JEROGLÍFICO
Los enviados de Roma habían leído la interpretación jesuita de El mensaje del arzobispo y estaban preparados para comprender. Habían llegado al palacio con una guardia de veinticinco hombres. Cuando la señal llegó, cuando la criatura de Von Knepper escribió las treinta y nueve palabras soñadas en Ferney, no pidieron explicaciones:
No busquen en estas manos al Obispo.
Estoy en una tumba sin inscripción,
Sin púrpura y sin cetro
Porque un impostor ha tomado mi lugar.
El abad escribió mis palabras hasta ahora.
Esta vez, sin embargo, hablo por mí.
Alcancé a oír el tumulto lejano y vi, a través de la ventana, a los monjes que huían de los soldados de Roma. Las puertas que se abrían o cerraban con violencia llamaban desde lejos a Signac, el hombre de las llaves. El guardián comprendió que su deber estaba en otra parte, y fue fiel hasta el fin.
A Darel no le importaba nada de lo que ocurría afuera, sólo la misión que le habían ordenado. Admiré su infinita concentración: ni una sola vez giró la cabeza para mirar por la ventana. Todo lo demás le era indiferente: escribía.
Allá abajo, en el jardín geométrico, el hombre de las llaves, con las ropas ensangrentadas, borraba toda simetría. Se batía tambaleante contra cuatro enemigos cuyas dagas ya lo habían marcado. Alcanzó a herir de muerte a uno, pero en la estocada perdió el arma y casi la mano. Cuando parecía acabado, extrajo de entre sus ropas dos llaves descomunales, destinadas a quién sabe qué puertas imposibles. Acostumbradas a abrir, abrieron dos cabezas. El único enemigo que quedó en pie se abalanzó contra el gigante, que tropezó con uno de los heridos y cayó en el estanque negro.
Signac trató de arrancarse el peso que lo hundía hasta el fondo, pero las llaves no se terminaban; cuando había sacado las de las puertas principales, quedaban las del sótano, y no había que olvidar las que abrían las grandes puertas de los jardines, la capilla, las cámaras secretas, el museo de la orden, las catacumbas, la sala de caligrafía, el gabinete de Darel. Quizás fue una ráfaga de aire que recorrió de una punta a otra el palacio, pero oí, en el momento en que el guardián se derrumbaba sobre el fondo, un estruendo de puertas lejanas que sonaron como una artillería fúnebre. Un séquito de esturiones desconcertados daba vueltas y vueltas sobre el gigante caído.
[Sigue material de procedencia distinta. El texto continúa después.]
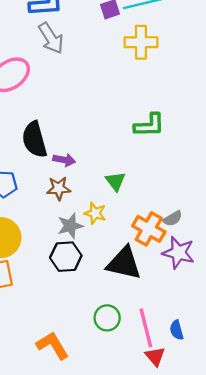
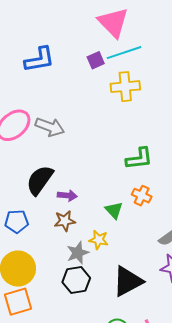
gray arrow: (51, 38) -> (50, 127), moved, turned -32
black semicircle: (34, 140) -> (40, 180), turned 56
orange cross: (149, 229) -> (142, 196), moved, size x0.7
black triangle: (124, 263) -> (128, 281), turned -36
Darel estaba preparado para descubrir la mentira, pero no advirtió mi último trazo, porque lo inspiraba la verdad. La pluma saltó de la página y se hundió en su garganta. Me puse en guardia para recibir su respuesta, pero Darel ni siquiera me miró. Sabía reconocer el trazo de una pluma, y había adivinado que aquella era una línea definitiva. Se cubrió la herida con una mano blanca que pronto fue roja, y caminó hacia su escritorio para dibujar, con un temblor del que seguro se avergonzaría, el mismo signo que con pulso firme había dibujado en mi cara.
En los años siguientes, cada vez que me miraba al espejo, envidiaba la mano que trazó aquel signo, que en ese entonces no parecía tener significado. En las noches de insomnio, repetía el dibujo, hasta que me creía a punto de resolver el enigma, pero entonces me quedaba dormido.
Sólo años después, ya lejos de mi patria, cuando la verdad de los jeroglíficos egipcios salió a la luz, descubrí en un viejo periódico su sentido. Era el jeroglífico que representaba al dios Thot, el inventor de la escritura. Pero ¿cómo podía saberlo Darel? Entonces recordé aquel cuento oído en la Escuela de Vidors: la historia de una antigua tradición de escribas que había continuado sin interrupciones, a través de los continentes y las catástrofes.
A veces, cuando me miro la cara a la luz de la luna en un pequeño espejo roto que cuelga en la pared, me digo que Darel me marcó para hacerme saber que conmigo terminaba algo grande y secreto.